Brookfield Asset Management is the parent company of Brookfield Infrastructure Partners, Brookfield Property Partners, and Brookfield Renewable Partners. The parent company is a publicly traded stock, while its subsidiaries are publicly traded limited partnerships. If you want to own a piece of the entire Brookfield portfolio, you should buy stock in Brookfield Asset Management. By investing in the parent company, Brookfield Asset Management, you can invest in the safety of a diversified company.
For Canadian investors hoping to retire one day, stocks boasting the Brookfield name will ensure you enjoy your golden years. The good news is that Brookfield stocks are all highly correlated to one another, so you shouldn’t trouble yourself too much over which Brookfield asset you should buy. The only exception is understanding the tax implications between owning units of limited partnerships versus the stock in the parent company, Brookfield Asset Management.
Tax (dis)advantages of Brookfield Infrastructure Partners
Owning units of a publicly traded limited partnership has advantages and disadvantages come tax time when you file your income tax return with the Canada Revenue Agency. Cash distributions from a limited partnership are similar to dividends but count as income depending on the type of account in which you own the asset.
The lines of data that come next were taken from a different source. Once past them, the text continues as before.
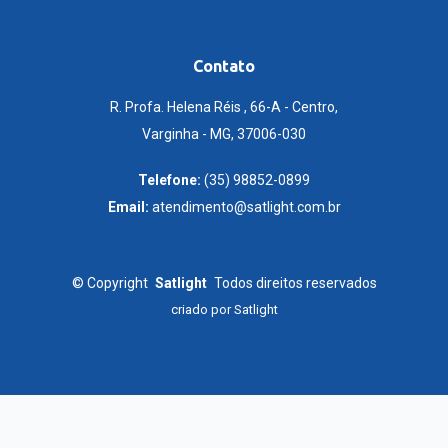
Contato
R. Profa. Helena Réis , 66-A - Centro,
Varginha - MG, 37006-030
Telefone:
(35) 98852-0899
Email:
atendimento@satlight.com.br
©
Copyright
Satlight
Todos direitos reservados
criado por
Satlight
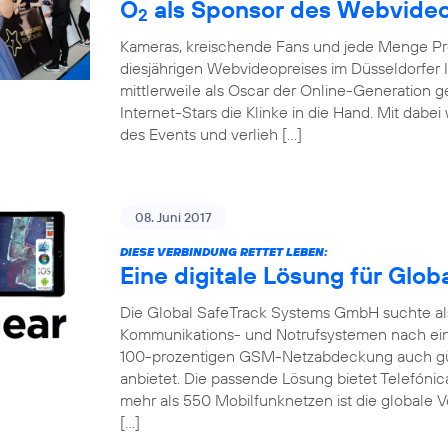
O
als Sponsor des Webvideo
2
Kameras, kreischende Fans und jede Menge Pro
diesjährigen Webvideopreises im Düsseldorfer 
mittlerweile als Oscar der Online-Generation 
Internet-Stars die Klinke in die Hand. Mit dabe
des Events und verlieh […]
08. Juni 2017
DIESE VERBINDUNG RETTET LEBEN:
Eine digitale Lösung für Glo
Die Global SafeTrack Systems GmbH suchte als 
Kommunikations- und Notrufsystemen nach ein
100-prozentigen GSM-Netzabdeckung auch gü
anbietet. Die passende Lösung bietet Telefónic
mehr als 550 Mobilfunknetzen ist die globale V
[…]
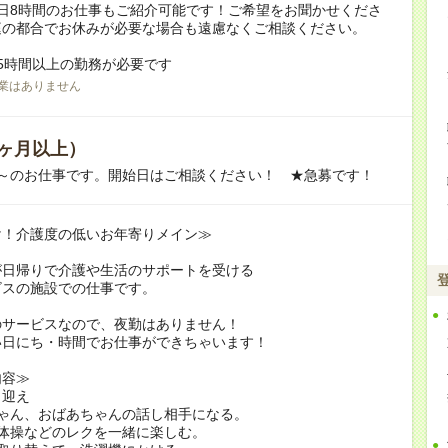
日8時間のお仕事もご紹介可能です！ご希望をお聞かせくださ
庭の都合でお休みが必要な場合も遠慮なくご相談ください。
5時間以上の勤務が必要です
業はありません
ヶ月以上）
月～のお仕事です。開始日はご相談ください！ ★急募です！
け！介護度の低いお年寄りメイン≫
が日帰りで介護や生活のサポートを受ける
ビスの施設での仕事です。
のサービスなので、夜勤はありません！
い日にち・時間でお仕事ができちゃいます！
内容≫
り迎え
ちゃん、おばあちゃんの話し相手になる。
体操などのレクを一緒に楽しむ。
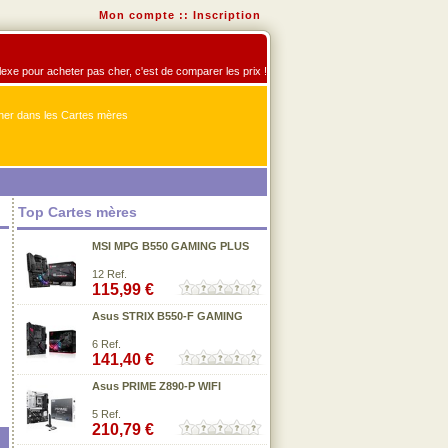
Mon compte
::
Inscription
flexe pour acheter pas cher, c'est de comparer les prix !
er dans les Cartes mères
Top Cartes mères
MSI MPG B550 GAMING PLUS
12 Ref.
115,99 €
Asus STRIX B550-F GAMING
6 Ref.
141,40 €
Asus PRIME Z890-P WIFI
5 Ref.
210,79 €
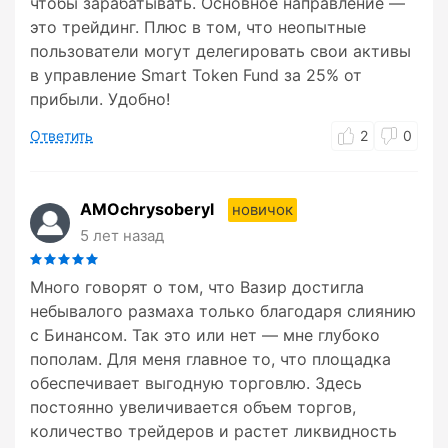
чтобы зарабатывать. Основное направление —
это трейдинг. Плюс в том, что неопытные
пользователи могут делегировать свои активы
в управление Smart Token Fund за 25% от
прибыли. Удобно!
Ответить
2
0
AMOchrysoberyl
новичок
5 лет назад
Много говорят о том, что Вазир достигла
небывалого размаха только благодаря слиянию
с Бинансом. Так это или нет — мне глубоко
пополам. Для меня главное то, что площадка
обеспечивает выгодную торговлю. Здесь
постоянно увеличивается объем торгов,
количество трейдеров и растет ликвидность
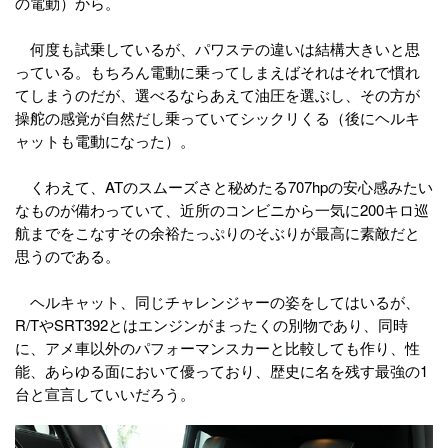
の電動）から。
何度も試乗しているが、パワステの違いは結構大きいと思
っている。もちろん電動に乗ってしまえばそれはそれで慣れ
てしまうのだが、選べるならあえて油圧を選ぶし、その方が
操舵の感覚が自然だし乗っていてシックリくる（後にヘルキ
ャットも電動になった）。
くわえて、ATのスムーズさと秘めたる707hpの安心感みたい
なものが備わっていて、近所のコンビニから一気に200キロ巡
航までをこなすその余裕たっぷりのそぶりが最高に素敵だと
思うのである。
ヘルキャット、同じチャレンジャーの姿をしてはいるが、
R/TやSRT392とはエンジンがまったくの別物であり、同時
に、アメ車以外のパフォーマンスカーと比較しても作り、性
能、あらゆる面において優っており、歴史に名を残す最強の1
台と宣言していいだろう。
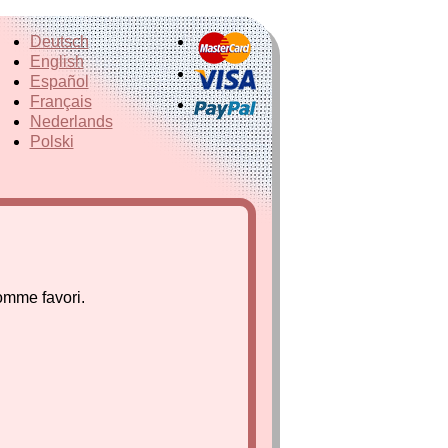
Deutsch
English
Español
Français
Nederlands
Polski
omme favori.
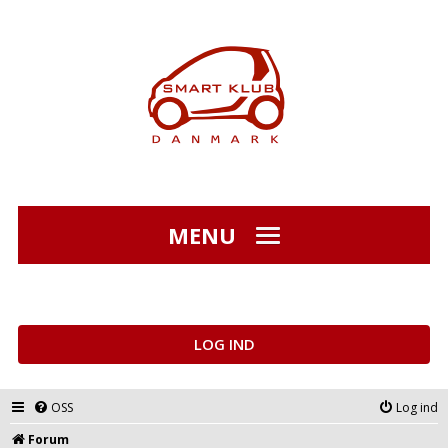
MENU
LOG IND
OSS
Log ind
Forum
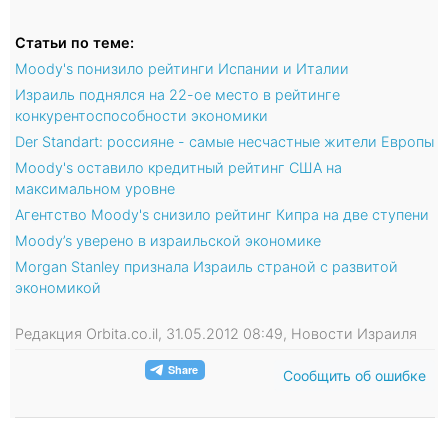
Статьи по теме:
Moody's понизило рейтинги Испании и Италии
Израиль поднялся на 22-ое место в рейтинге
конкурентоспособности экономики
Der Standart: россияне - самые несчастные жители Европы
Moody's оставило кредитный рейтинг США на
максимальном уровне
Агентство Moody's снизило рейтинг Кипра на две ступени
Moody’s уверено в израильской экономике
Morgan Stanley признала Израиль страной с развитой
экономикой
Редакция Orbita.co.il, 31.05.2012 08:49, Новости Израиля
Сообщить об ошибке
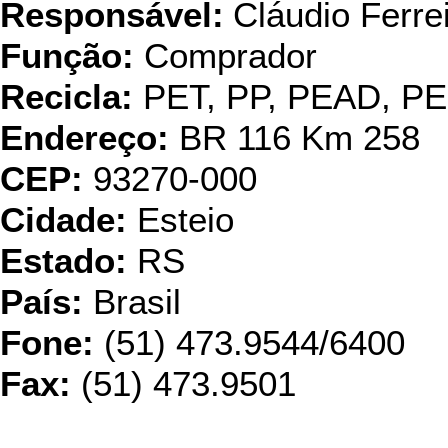
Responsável:
Cláudio Ferre
Função:
Comprador
Recicla:
PET, PP, PEAD, P
Endereço:
BR 116 Km 258
CEP:
93270-000
Cidade:
Esteio
Estado:
RS
País:
Brasil
Fone:
(51) 473.9544/6400
Fax:
(51) 473.9501
CAMAR PLÁS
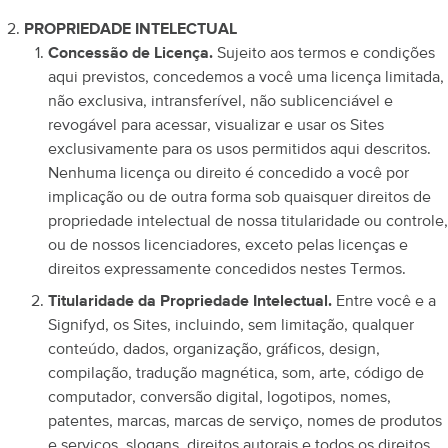
PROPRIEDADE INTELECTUAL
Concessão de Licença.
Sujeito aos termos e condições
aqui previstos, concedemos a você uma licença limitada,
não exclusiva, intransferível, não sublicenciável e
revogável para acessar, visualizar e usar os Sites
exclusivamente para os usos permitidos aqui descritos.
Nenhuma licença ou direito é concedido a você por
implicação ou de outra forma sob quaisquer direitos de
propriedade intelectual de nossa titularidade ou controle,
ou de nossos licenciadores, exceto pelas licenças e
direitos expressamente concedidos nestes Termos.
Titularidade da Propriedade Intelectual.
Entre você e a
Signifyd, os Sites, incluindo, sem limitação, qualquer
conteúdo, dados, organização, gráficos, design,
compilação, tradução magnética, som, arte, código de
computador, conversão digital, logotipos, nomes,
patentes, marcas, marcas de serviço, nomes de produtos
e serviços, slogans, direitos autorais e todos os direitos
Owning units of these subsidiary companies may not be the right tax strategy for every Canadian investor. Buying units of publicly traded limited partnership in Canada require the filing of a special tax document, the Schedule K-1. Moreover, even the tax benefits of a Tax-Free Savings Account (TFSA) may not shield you from paying income taxes on the cash distributions from the subsidiaries.
Tax professionals sometimes recommend that you own limited partnership assets in Registered Retirement Savings Accounts (RRSPs), as you may be able to defer paying taxes on this partnership income until you withdraw the funds during retirement. You should discuss this with your accountant to see if this applies to your specific tax situation.
TFSAs prefer Brookfield Asset Management
In the past year, the percentage change in the price of Brookfield Asset Management slightly outpaced that of Brookfield Infrastructure Partners. The other key difference is that Brookfield Infrastructure Partners comes with a 2.73% annual yield on cash distributions. Meanwhile, Brookfield Asset Management issues dividends at an annual yield of 1.07%, only 1.66% less than Brookfield Infrastructure Partners.
Depending on your particular tax situation, you could yield higher returns owning Brookfield Asset Management in a TFSA than Brookfield Infrastructure Partners in an RRSP. Because the prices of these assets are highly correlated, you can simplify the decision by assuming that the only difference in returns is the 1.66% less annual dividend yield of BAM and the tax treatment of the two assets.
Thus, if you are looking to purchase stock in the Brookfield name specifically for your TFSA, it is probably best to go with Brookfield Asset Management.